Could you continue the roundup of legal and policy commentary below, picking up after its final sentence?

— QUOTED PASSAGE —
= = =

The story becomes even more complicated once Congress passes and the president signs appropriations into law. RIFs would deprive agencies of employees they will need once appropriations resume. Because employees separated through a RIF enjoy reemployment rights, agencies would be required to give them priority for job openings. In practice, this means the administration would likely need to rehire many of the same employees to carry out congressionally funded programs. Refusing to do so—and leaving appropriated funds for salaries unused—could amount to unlawful impoundment. Again, these cases are fact-specific.
In short, RIFs are a poor policy tool for managing a shutdown: they are too complex, too permanent, and ill-suited for something as temporary as a lapse in appropriations.
Venezuelan Boat Attacks: Utterly Unprecedented and Patently Predictable
Gabor Rona argues that the Trump administration’s lethal strikes on alleged drug traffickers are legally indefensible, but that the rationale behind them is a predictable extension of legal justifications crafted during the war on terror.
That the recent strikes on boats off the coast of Venezuela are illegal under international law cannot be seriously disputed. But returning to more rational, effective, and legal responses to threats—perceived and real—requires an honest assessment of where the Trump administration’s purported legal rationale comes from. And that means confronting the reality that the rationale builds on a long history of U.S. legal positions unsupported by international law. The flawed elements of the United States’s post-9/11 legal arguments—in particular, the unprincipled expansion of definitions that restrict who is a lawful target for the use of force, and under what circumstances—laid the groundwork for the Trump administration to claim that the boats’ passengers could be targeted because they are “terrorists” and that the use of force is appropriate because drug smuggling is an imminent threat or because the United States is already at war.
Speech, Coercion, and the Myth of the Censorship Regime
Renee DiResta critiques the equivalency some legislators have drawn between the pressure FCC Chair Brendan Carr exerted on ABC to fire Jimmy Kimmel and the pressure the Biden administration exerted on Google to suppress Covid-19 misinformation. DiResta argues that Google’s confident and successful resistance to Biden administration outreach—versus ABC’s immediate acquiescence—reflects the difference in coercive power employed in each case.

= = =

— DATA FOR REVIEW —

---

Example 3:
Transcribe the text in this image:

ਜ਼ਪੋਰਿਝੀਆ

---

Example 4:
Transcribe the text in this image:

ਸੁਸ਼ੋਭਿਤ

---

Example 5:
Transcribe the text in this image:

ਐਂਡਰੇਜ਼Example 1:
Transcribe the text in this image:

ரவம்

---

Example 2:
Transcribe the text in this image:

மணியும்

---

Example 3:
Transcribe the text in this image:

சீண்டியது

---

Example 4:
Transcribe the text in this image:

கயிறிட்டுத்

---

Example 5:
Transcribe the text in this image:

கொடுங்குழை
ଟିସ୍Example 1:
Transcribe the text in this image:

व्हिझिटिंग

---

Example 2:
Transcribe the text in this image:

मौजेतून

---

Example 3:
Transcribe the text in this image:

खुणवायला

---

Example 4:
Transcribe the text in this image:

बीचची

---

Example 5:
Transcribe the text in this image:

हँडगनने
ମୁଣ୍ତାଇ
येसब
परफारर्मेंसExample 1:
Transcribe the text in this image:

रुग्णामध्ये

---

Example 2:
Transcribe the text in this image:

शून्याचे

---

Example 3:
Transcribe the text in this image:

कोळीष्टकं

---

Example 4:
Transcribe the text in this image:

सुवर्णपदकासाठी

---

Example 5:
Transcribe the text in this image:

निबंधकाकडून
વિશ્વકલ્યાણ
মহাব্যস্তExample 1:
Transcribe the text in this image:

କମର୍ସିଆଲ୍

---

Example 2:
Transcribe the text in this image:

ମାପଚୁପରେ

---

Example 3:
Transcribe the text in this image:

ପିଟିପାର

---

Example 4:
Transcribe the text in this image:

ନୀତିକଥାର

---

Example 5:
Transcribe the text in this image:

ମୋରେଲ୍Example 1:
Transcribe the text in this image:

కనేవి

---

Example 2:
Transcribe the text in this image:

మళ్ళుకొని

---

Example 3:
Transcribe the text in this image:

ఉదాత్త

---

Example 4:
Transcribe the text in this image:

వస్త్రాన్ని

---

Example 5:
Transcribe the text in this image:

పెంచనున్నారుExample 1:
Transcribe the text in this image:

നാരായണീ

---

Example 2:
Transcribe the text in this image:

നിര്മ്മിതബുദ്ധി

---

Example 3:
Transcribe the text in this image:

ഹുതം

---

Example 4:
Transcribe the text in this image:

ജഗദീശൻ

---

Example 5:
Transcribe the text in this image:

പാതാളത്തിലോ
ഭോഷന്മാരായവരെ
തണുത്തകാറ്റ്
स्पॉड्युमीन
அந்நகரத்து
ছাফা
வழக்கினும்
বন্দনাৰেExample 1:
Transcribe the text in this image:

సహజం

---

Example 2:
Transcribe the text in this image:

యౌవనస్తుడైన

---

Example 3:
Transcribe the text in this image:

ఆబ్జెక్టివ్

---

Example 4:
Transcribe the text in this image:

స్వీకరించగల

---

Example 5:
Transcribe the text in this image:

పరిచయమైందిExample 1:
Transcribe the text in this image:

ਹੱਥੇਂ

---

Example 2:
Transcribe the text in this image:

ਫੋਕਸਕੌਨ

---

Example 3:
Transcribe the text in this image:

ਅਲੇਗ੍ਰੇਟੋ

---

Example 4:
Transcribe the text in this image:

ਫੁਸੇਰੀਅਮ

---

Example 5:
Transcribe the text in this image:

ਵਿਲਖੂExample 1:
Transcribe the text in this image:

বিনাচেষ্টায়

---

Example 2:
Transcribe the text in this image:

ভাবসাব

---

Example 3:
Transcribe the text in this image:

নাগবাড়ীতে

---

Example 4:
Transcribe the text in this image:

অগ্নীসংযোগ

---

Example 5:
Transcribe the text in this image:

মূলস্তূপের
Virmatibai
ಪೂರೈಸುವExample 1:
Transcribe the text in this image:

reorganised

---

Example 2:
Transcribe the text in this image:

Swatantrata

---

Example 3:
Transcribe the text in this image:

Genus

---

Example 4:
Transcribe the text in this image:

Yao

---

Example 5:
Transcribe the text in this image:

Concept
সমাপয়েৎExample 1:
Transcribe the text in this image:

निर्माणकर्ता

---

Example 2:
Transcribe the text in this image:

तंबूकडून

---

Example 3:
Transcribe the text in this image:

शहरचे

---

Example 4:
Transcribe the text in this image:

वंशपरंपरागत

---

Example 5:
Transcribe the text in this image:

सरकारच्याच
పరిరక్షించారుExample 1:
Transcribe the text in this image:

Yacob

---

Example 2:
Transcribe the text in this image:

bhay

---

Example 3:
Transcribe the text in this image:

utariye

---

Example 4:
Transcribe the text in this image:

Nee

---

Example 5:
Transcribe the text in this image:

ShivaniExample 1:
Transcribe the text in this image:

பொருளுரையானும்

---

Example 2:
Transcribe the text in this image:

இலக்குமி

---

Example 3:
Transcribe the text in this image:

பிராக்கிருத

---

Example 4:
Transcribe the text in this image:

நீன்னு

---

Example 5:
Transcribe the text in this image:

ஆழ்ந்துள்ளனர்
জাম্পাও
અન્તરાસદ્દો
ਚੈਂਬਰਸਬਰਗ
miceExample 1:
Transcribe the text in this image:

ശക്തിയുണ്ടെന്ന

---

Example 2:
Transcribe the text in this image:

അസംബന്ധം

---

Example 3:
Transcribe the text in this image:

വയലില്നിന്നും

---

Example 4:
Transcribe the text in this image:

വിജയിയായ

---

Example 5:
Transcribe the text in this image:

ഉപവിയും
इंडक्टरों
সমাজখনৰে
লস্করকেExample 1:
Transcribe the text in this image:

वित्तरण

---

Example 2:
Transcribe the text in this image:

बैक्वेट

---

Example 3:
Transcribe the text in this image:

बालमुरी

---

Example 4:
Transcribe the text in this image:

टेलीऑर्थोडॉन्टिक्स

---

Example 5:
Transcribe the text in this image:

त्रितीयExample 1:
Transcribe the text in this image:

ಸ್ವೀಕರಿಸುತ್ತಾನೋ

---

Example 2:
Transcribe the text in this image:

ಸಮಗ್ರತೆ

= = =

— REPLY TO THE TASK —
The Biden administration did attempt to persuade tech platforms in its public criticism, and private communications—as prior administrations of both parties have done. Tech employees often report that congressional staffers call and yell, officials in the first Trump administration called and yelled, foreign governments call and yell—calling and yelling or sending mean emails is not surprising. The question is whether government officials exceed appropriate boundaries and use their regulatory or other power to coerce.
Google’s letter to Jordan provides evidence against the “censorship industrial complex” narrative he is using it to support. The company’s explicit statement that it “continued to develop and enforce its policies independently” despite government pressure during the Biden administration stands in stark contrast to ABC’s capitulation following Carr’s regulatory threats.
The CFIUS Review That Never Will Be
Vinita Singh analyzes the national security risks raised by selling video game studio Electronic Arts to a consortium that includes Saudi Arabia’s sovereign wealth fund. Singh argues that the involvement of Affinity Partners—an investment firm managed by Jared Kushner—in the consortium makes it unlikely the acquisition will be properly scrutinized by the Committee on Foreign Investment in the United States.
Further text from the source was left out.